According to the existing literature, foot reflexology is an appropriate integrative treatment for symptom alleviation in patients with constipation; however, further research is needed to review the style of reflexology applied using well-designed and high-quality RCTs (48).
5.4. Limitations
The limitations of this systematic review include the trials using different types of controls depending on what they consider ‘foot reflexology’ or the control groups of the studies receiving another type of CAM (such as abdominal massage or nonspecific foot massage). Also, blinding of participants and personnel is difficult due to the nature of this intervention.. Sham reflexology is one example of the methods used to blind the participants on foot reflexology; however, these methods yield mixed results due to their uncertain reliability as a placebo. Most of the measurement tools used in the studies were subjective, though a few studies used objective measurement tools, such as bowel movement or stool frequency forms. Although the major English and Persian databases were searched comprehensively, studies published in other languages are missing on the subject.

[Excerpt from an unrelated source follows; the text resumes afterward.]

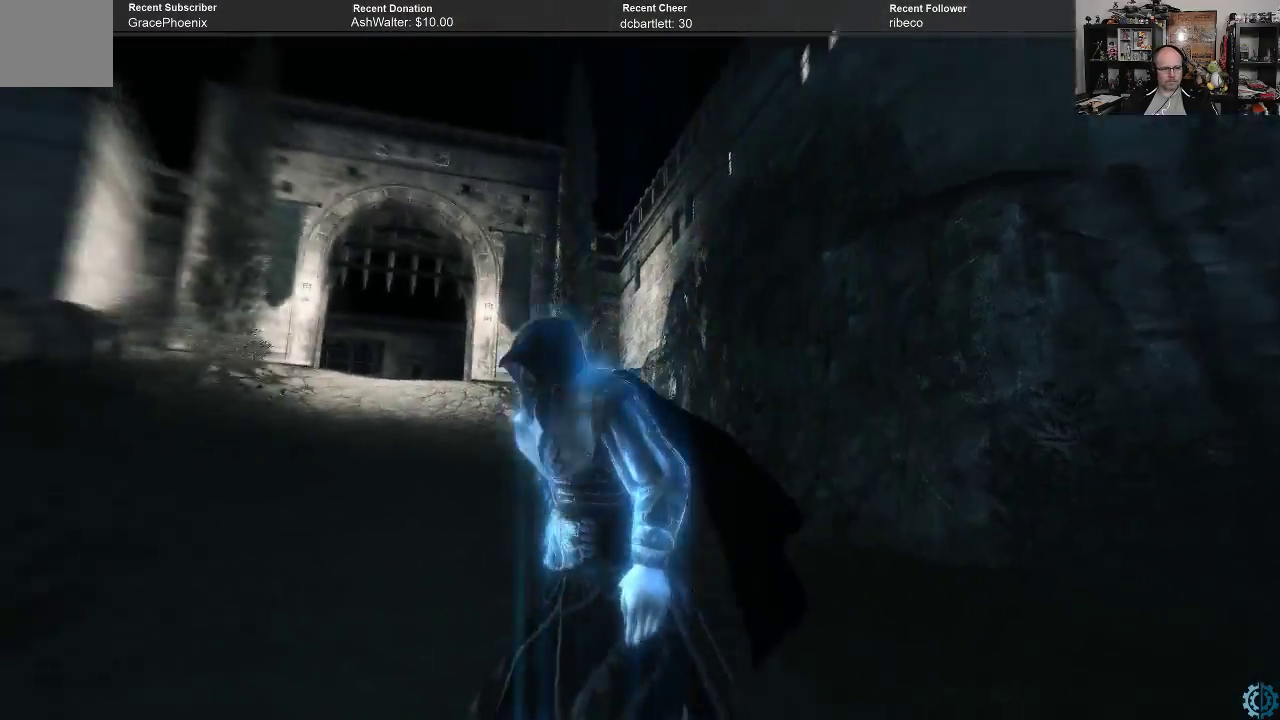
{"buttons": ["R2"], "left_stick": "up", "right_stick": "center", "events": [[133, "right_stick", "down-left"], [167, "left_stick", "up-left"], [367, "left_stick", "up"], [367, "right_stick", "center"], [500, "R2", "down"]]}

5.5. Implications for Research
We suggest a better-designed, randomized, and controlled clinical trial to compare the effect of foot reflexology on constipation symptoms with other treatments, such as massage or standard treatments. Randomization, allocation concealment, and proper blindness of the participants, performers, and outcome assessors are essential for higher-quality trials. Valid tools to measure the outcomes should also be considered. In the end, it is necessary for all authors to include international standard statements such as the CONSORT statement in reports of their trial results.
5.6. Conclusion
The present study reviewed the effectiveness of foot reflexology in relieving constipation symptoms. The result of the meta-analysis showed that foot reflexology can effectively improve constipation symptoms. However, due to the poor quality of the articles and high heterogeneity, the findings are inconclusive , so clinical trials with better designs are recommended.